• **DIRECTIONS FOR THIS TASK**
Without the pictures, retype each line below exactly as it stands.

-- Opening Marker --

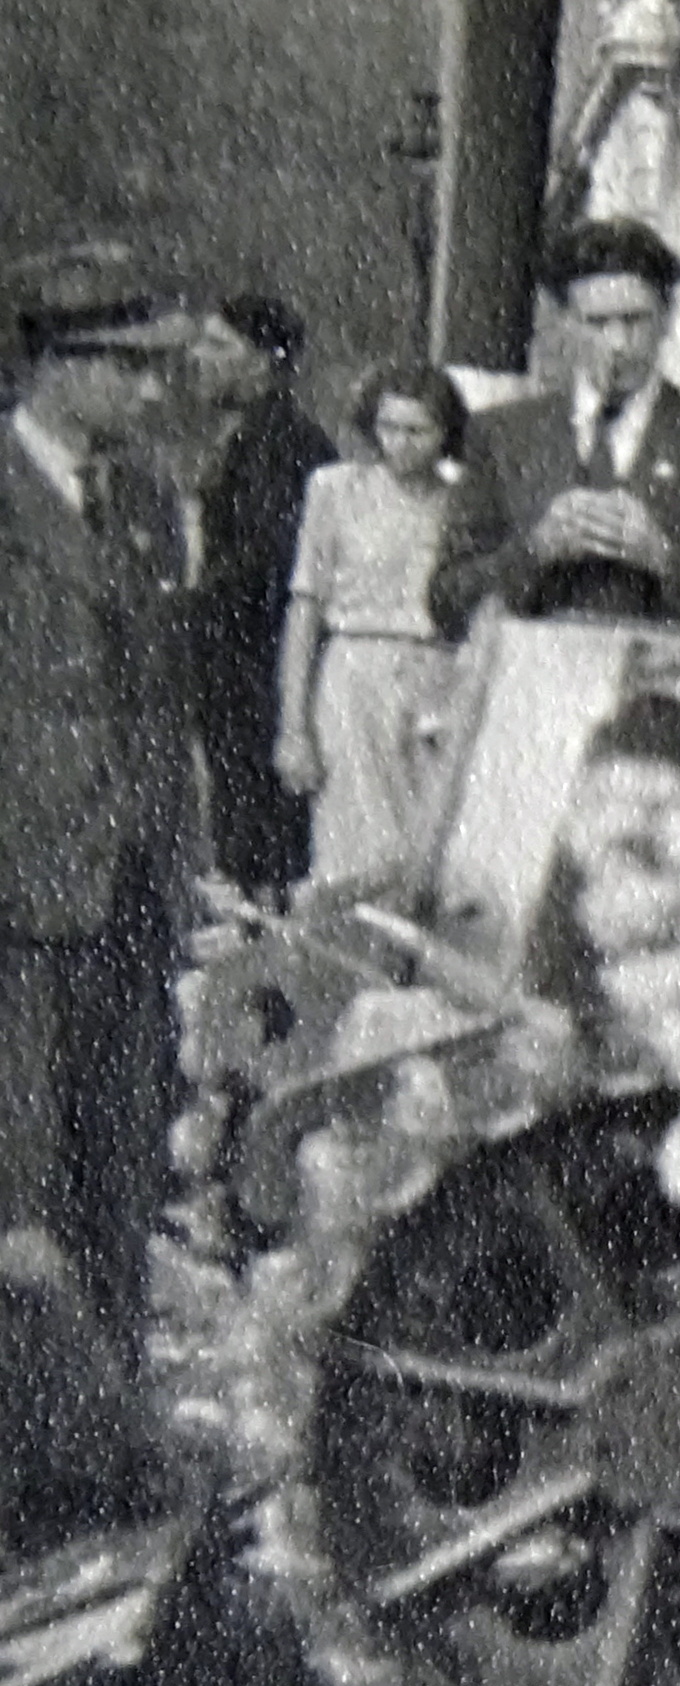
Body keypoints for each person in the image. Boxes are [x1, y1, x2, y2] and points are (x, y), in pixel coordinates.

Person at [0, 243, 201, 1357]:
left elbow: (163, 697)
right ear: (60, 364)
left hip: (131, 881)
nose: (151, 389)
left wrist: (182, 855)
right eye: (130, 365)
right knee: (20, 1180)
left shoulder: (144, 498)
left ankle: (113, 1413)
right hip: (22, 886)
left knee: (122, 1166)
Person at [429, 217, 680, 635]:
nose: (619, 344)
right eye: (597, 323)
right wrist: (535, 549)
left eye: (635, 320)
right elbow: (446, 603)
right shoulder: (501, 436)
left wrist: (666, 561)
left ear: (668, 318)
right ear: (565, 323)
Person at [277, 362, 466, 888]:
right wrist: (294, 728)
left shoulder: (460, 501)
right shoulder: (336, 490)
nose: (398, 443)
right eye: (388, 427)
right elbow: (304, 609)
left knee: (429, 850)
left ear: (444, 432)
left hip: (435, 680)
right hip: (354, 680)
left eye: (416, 430)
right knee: (352, 856)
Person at [184, 293, 334, 897]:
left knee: (263, 849)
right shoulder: (248, 436)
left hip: (264, 677)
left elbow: (267, 563)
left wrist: (183, 608)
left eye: (218, 345)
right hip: (238, 674)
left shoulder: (283, 443)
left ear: (265, 361)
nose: (197, 356)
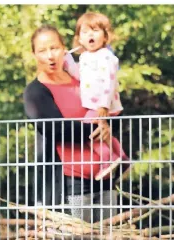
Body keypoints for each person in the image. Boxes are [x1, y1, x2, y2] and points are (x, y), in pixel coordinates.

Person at [23, 25, 120, 228]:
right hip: (69, 184)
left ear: (64, 49)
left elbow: (103, 110)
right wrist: (93, 130)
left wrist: (105, 126)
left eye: (55, 48)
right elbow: (54, 128)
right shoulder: (35, 92)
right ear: (34, 55)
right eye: (42, 50)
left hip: (104, 179)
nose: (51, 56)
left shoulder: (82, 81)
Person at [63, 12, 128, 181]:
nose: (90, 35)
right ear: (79, 39)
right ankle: (123, 158)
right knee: (102, 132)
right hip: (94, 105)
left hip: (102, 105)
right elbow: (79, 75)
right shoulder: (85, 57)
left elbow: (109, 81)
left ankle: (108, 160)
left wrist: (103, 105)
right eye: (85, 32)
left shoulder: (106, 57)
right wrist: (68, 62)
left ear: (105, 36)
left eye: (95, 30)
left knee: (89, 132)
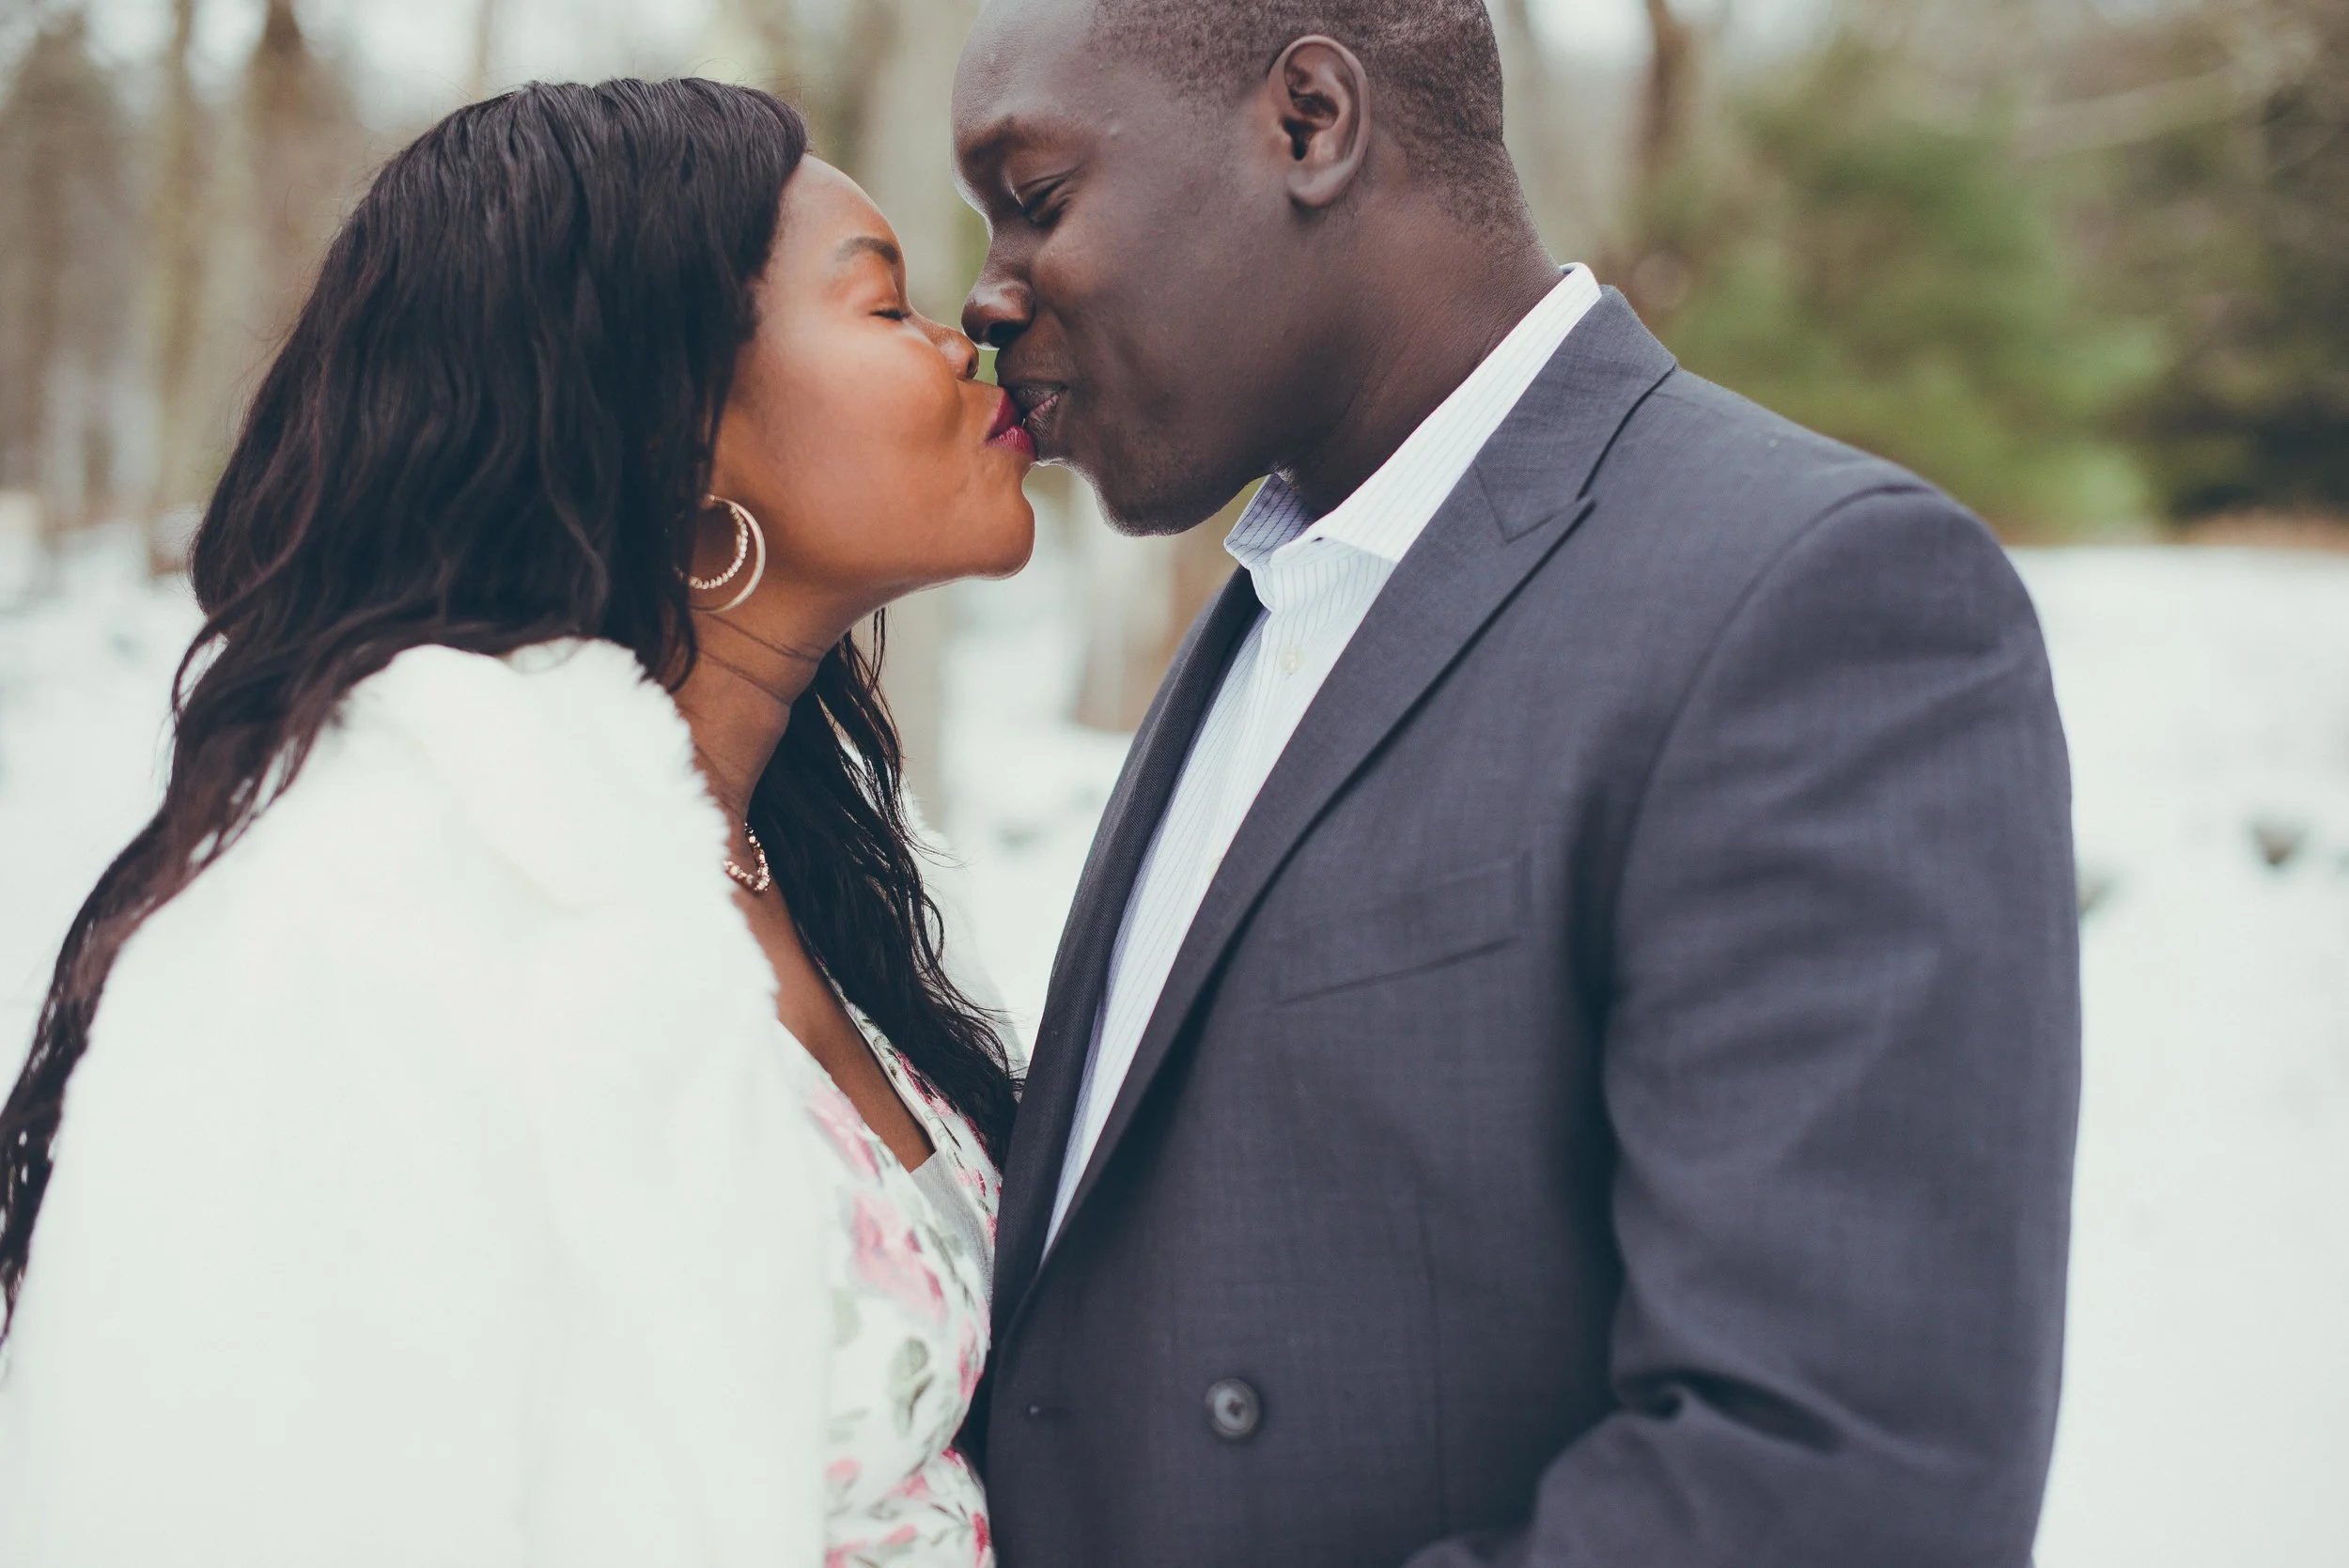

-- Closing Marker --

• **TASK SOLUTION**
Body keypoints for each person in the image. Boxes are [x1, y1, x2, y2] and points are (x, y), in pixel coordinates.

Person at [0, 243, 201, 1357]:
left elbow: (163, 697)
right ear: (60, 364)
left hip: (131, 881)
nose: (151, 389)
left wrist: (182, 855)
right eye: (130, 365)
right knee: (20, 1180)
left shoulder: (144, 498)
left ankle: (113, 1413)
right hip: (22, 886)
left knee: (122, 1166)
Person at [429, 217, 680, 635]:
nose: (619, 344)
right eye: (597, 323)
right wrist: (535, 549)
left eye: (635, 320)
right elbow: (446, 603)
right shoulder: (501, 436)
left wrist: (666, 561)
left ear: (668, 318)
right ear: (565, 323)
Person at [277, 362, 466, 888]:
right wrist: (294, 728)
left shoulder: (460, 501)
right shoulder: (336, 490)
nose: (398, 443)
right eye: (388, 427)
right elbow: (304, 609)
left knee: (429, 850)
left ear: (444, 432)
left hip: (435, 680)
right hip: (354, 680)
left eye: (416, 430)
right knee: (352, 856)
Person at [184, 293, 334, 897]:
left knee: (263, 849)
right shoulder: (248, 436)
left hip: (264, 677)
left elbow: (267, 563)
left wrist: (183, 608)
left eye: (218, 345)
right hip: (238, 674)
left shoulder: (283, 443)
left ear: (265, 361)
nose: (197, 356)
Body keypoints for each person in the image. Boxes are [x1, y1, x2, y2] and points are (x, y), in pixel coordinates.

Person at [23, 25, 120, 228]:
right hip: (69, 184)
left ear: (64, 49)
left elbow: (103, 110)
right wrist: (93, 130)
left wrist: (105, 126)
left eye: (55, 48)
right elbow: (54, 128)
right shoulder: (35, 92)
right ear: (34, 55)
right eye: (42, 50)
left hip: (104, 179)
nose: (51, 56)
left shoulder: (82, 81)
Person at [63, 12, 128, 181]:
nose: (90, 35)
right ear: (79, 39)
right ankle: (123, 158)
right knee: (102, 132)
right hip: (94, 105)
left hip: (102, 105)
right elbow: (79, 75)
right shoulder: (85, 57)
left elbow: (109, 81)
left ankle: (108, 160)
left wrist: (103, 105)
right eye: (85, 32)
left shoulder: (106, 57)
right wrist: (68, 62)
left ear: (105, 36)
left eye: (95, 30)
left knee: (89, 132)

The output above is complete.